Prep 1 hr
Cook 10 mins
This recipe is my own modification of the one made famous by Linda McDaniel. Her recipe, for green tomato relish, is fantastic. But when the time came for me to make it, green tomatoes were not available. I did, however, have tomatillos. The flavor is decidedly different but I've come to love this sweet-n-tangy relish even more. I always keep a jar in the fridge but it never lasts too long. I have found it goes really well with ham (on English Muffins) or even just served with eggs (sunny-side up or poached) for an unusual but bright-tasting breakfast.
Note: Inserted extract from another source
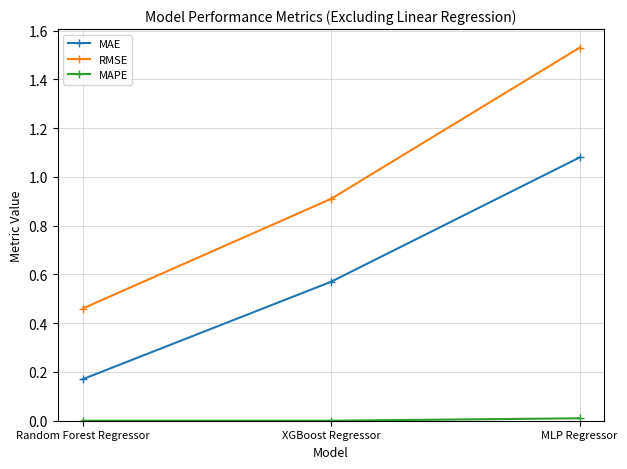

The value of RMSE at XGBoost Regressor is 1.5. True or false?

False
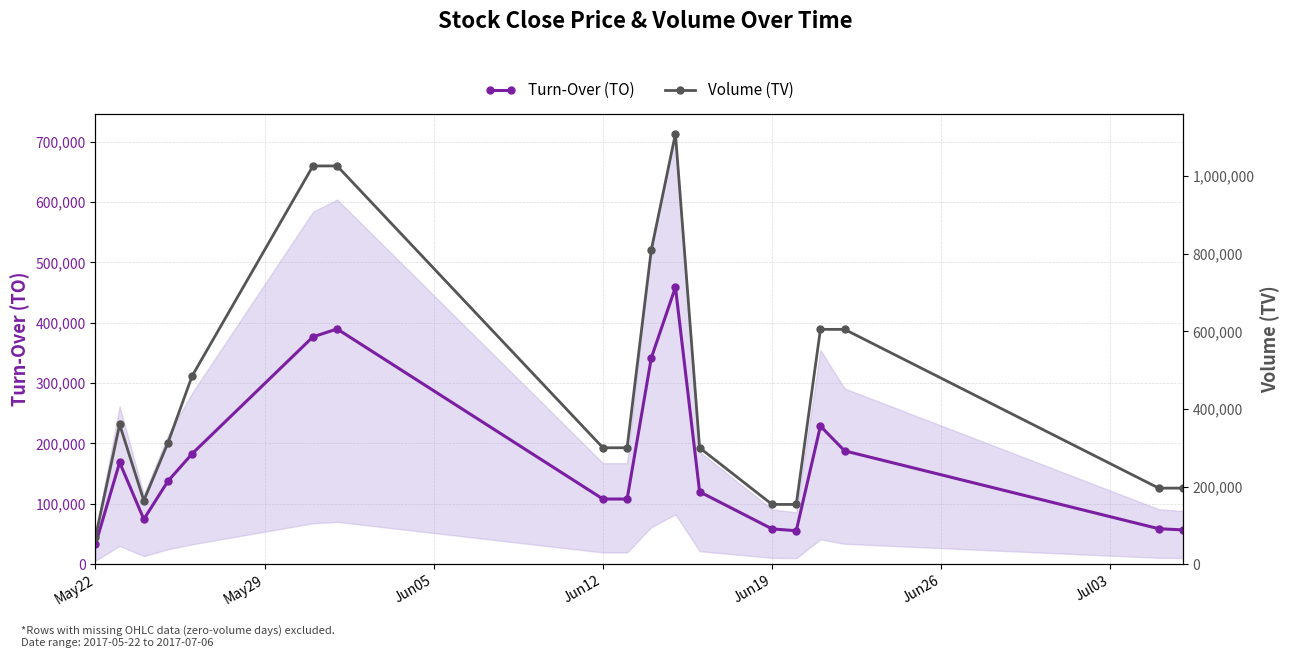

True or false: Turn-Over (TO) has more than 2 points higher than both neighbors.

True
This recipe makes about 5-1/2 Cups of relish and was configured to be served in 2-Tablespoon portions.
- 10 tomatillos
- 1 medium red bell pepper
- 1 medium green bell pepper
- 2 medium vidalia onions
- 1⁄2 tablespoon kosher salt
- 1 1⁄2 tablespoons yellow mustard seeds
- 1 1⁄2 tablespoons celery seeds
- 2 1⁄2 cups granulated sugar
- 1 cup apple cider vinegar
- Peel the papery wrapping off of the tomatillos, remove the seeds and inner ribs from the bell peppers, and peel the onions.
- Quarter the tomatillos and set aside. Roughly chop the onions and bell peppers and set aside.
- In your food processor, finely puree the tomatillos, peppers, and onions together. I usually have to do this in two batches. On high speed, this takes me about 3 minutes per batch; when done it should resemble a fine-grain blend.
- Line a strainer with cheese cloth and drain the minced vegetables for at least 1 hour. I have drained this over night, before, and had no problems.
- After the minced vegetables have drained, combine them with the remaining ingredients in a non-reactive pot.
- Place the pot over high heat on your stove and bring to a boil.
- Stirring, to prevent scorching, lower the heat to a simmer and cook for another 5 minutes.
- Remove to mason jars and refrigerate. Once it is chilled, serve in dollops with sausages, chips, eggs, ham, or anything else that needs a sweet-n-tangy boost.